▸ **TO DO**: Rewrite the lines below, replacing "common name" with "vernacular name" and keeping everything else the same. Omit the pictures from your answer.

(Stored records)
◆ ◆ ◆

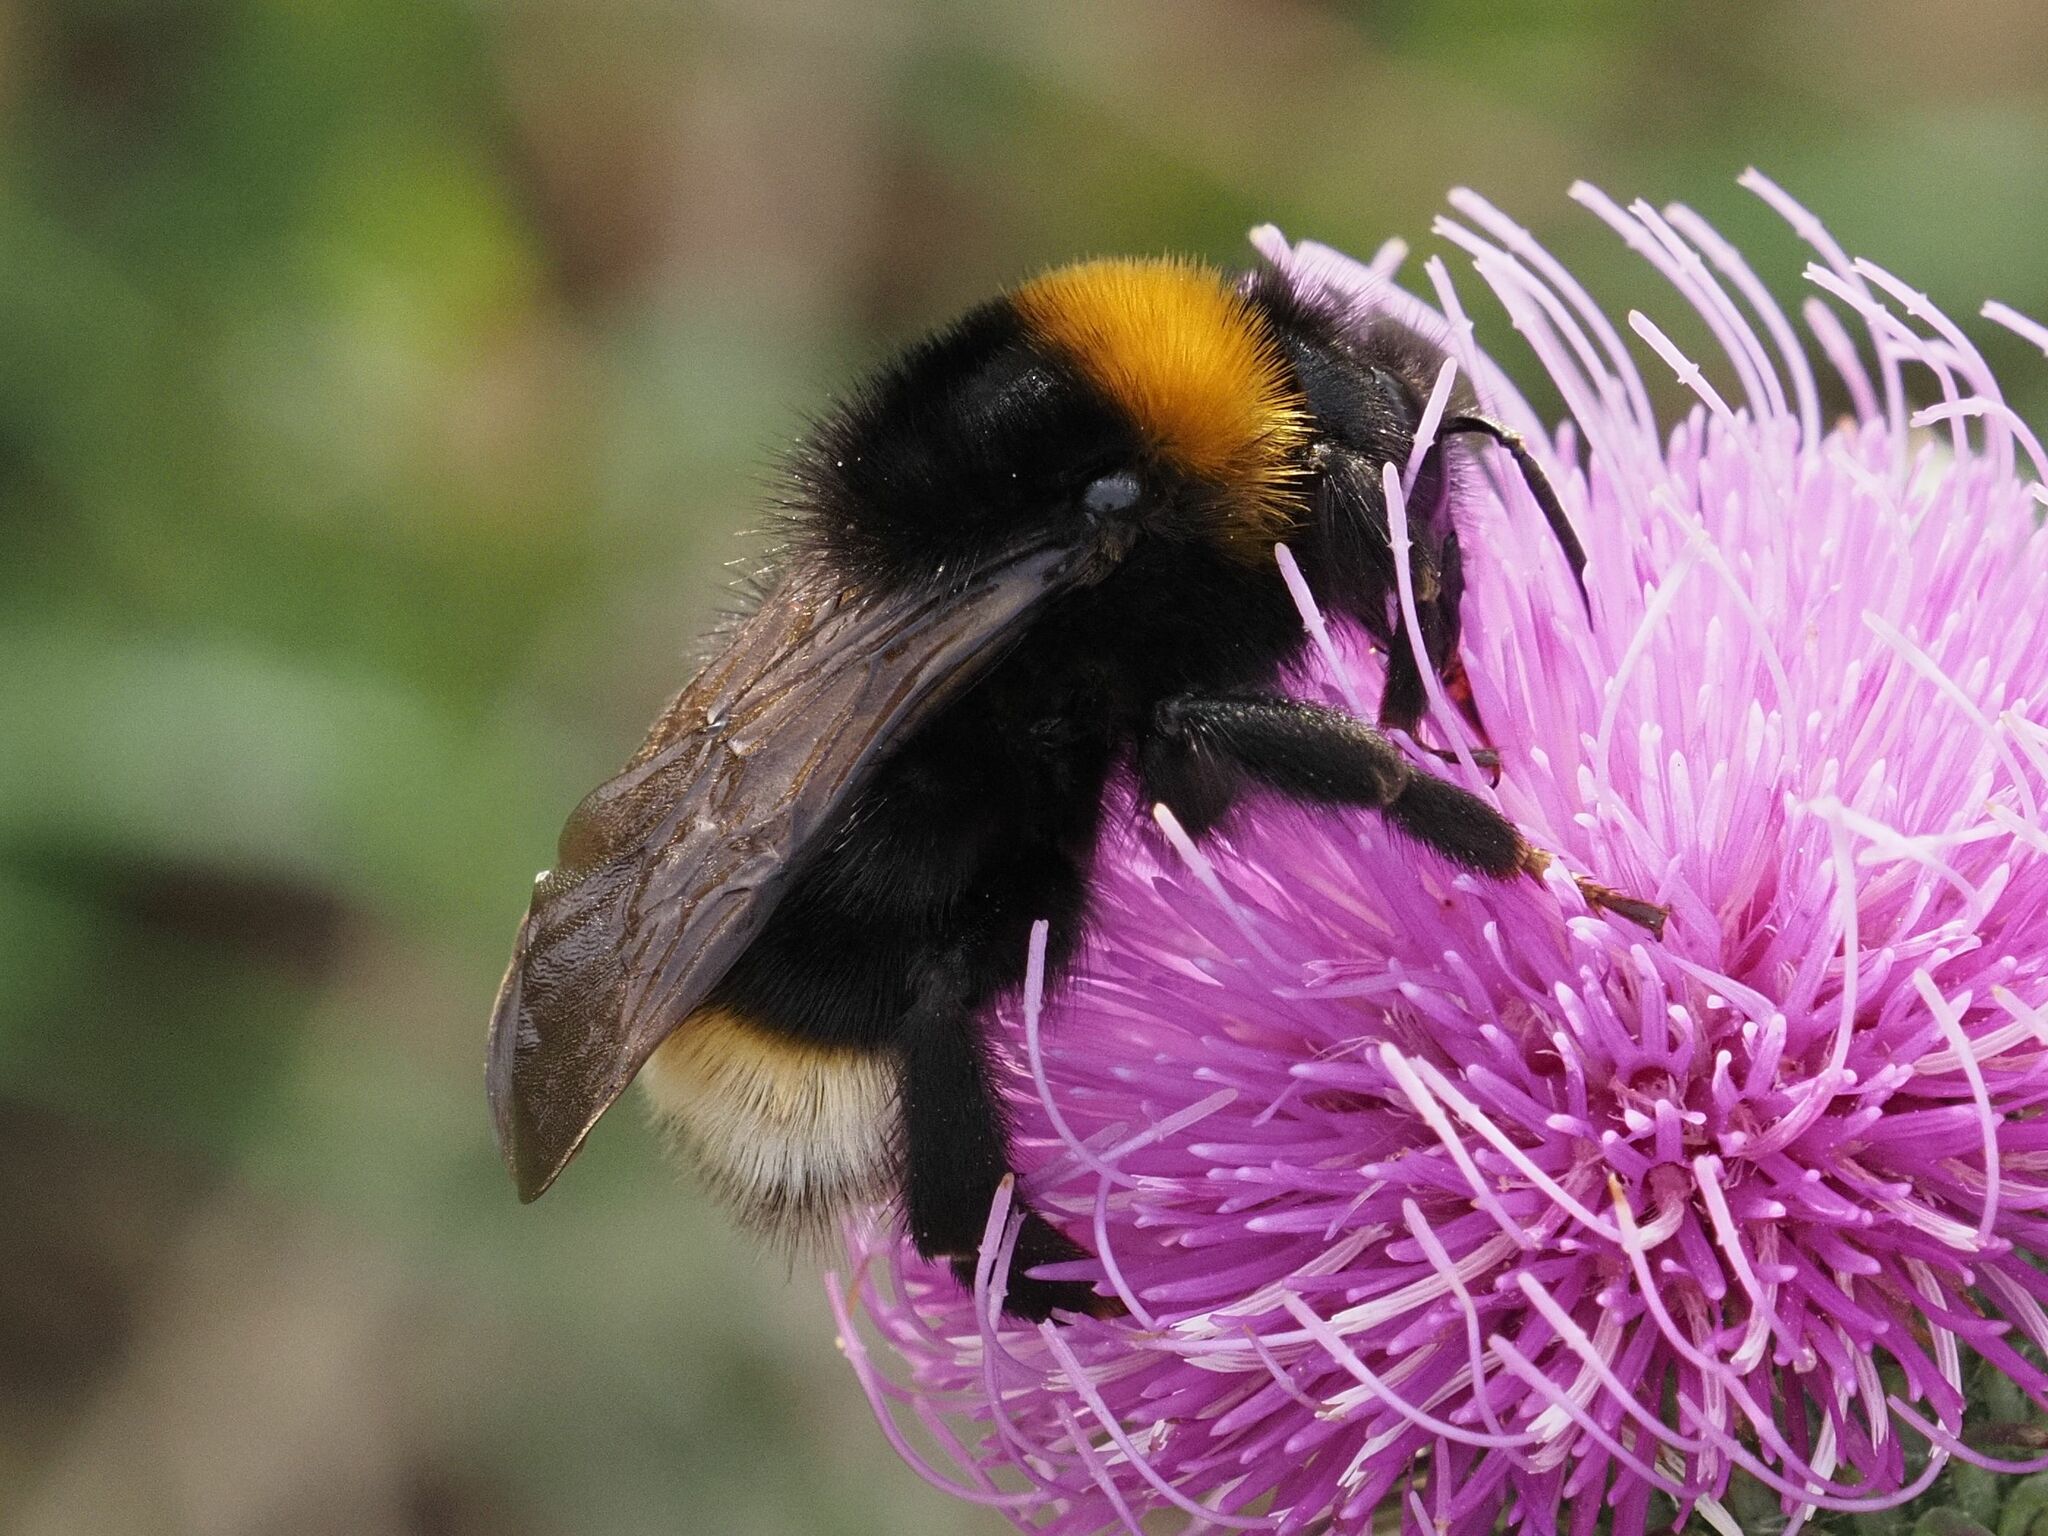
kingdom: Animalia
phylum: Arthropoda
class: Insecta
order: Hymenoptera
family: Apidae
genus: Bombus
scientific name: Bombus vestalis
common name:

◆ ◆ ◆

▸ **WRITTEN ANSWER**:
kingdom: Animalia
phylum: Arthropoda
class: Insecta
order: Hymenoptera
family: Apidae
genus: Bombus
scientific name: Bombus vestalis
vernacular name:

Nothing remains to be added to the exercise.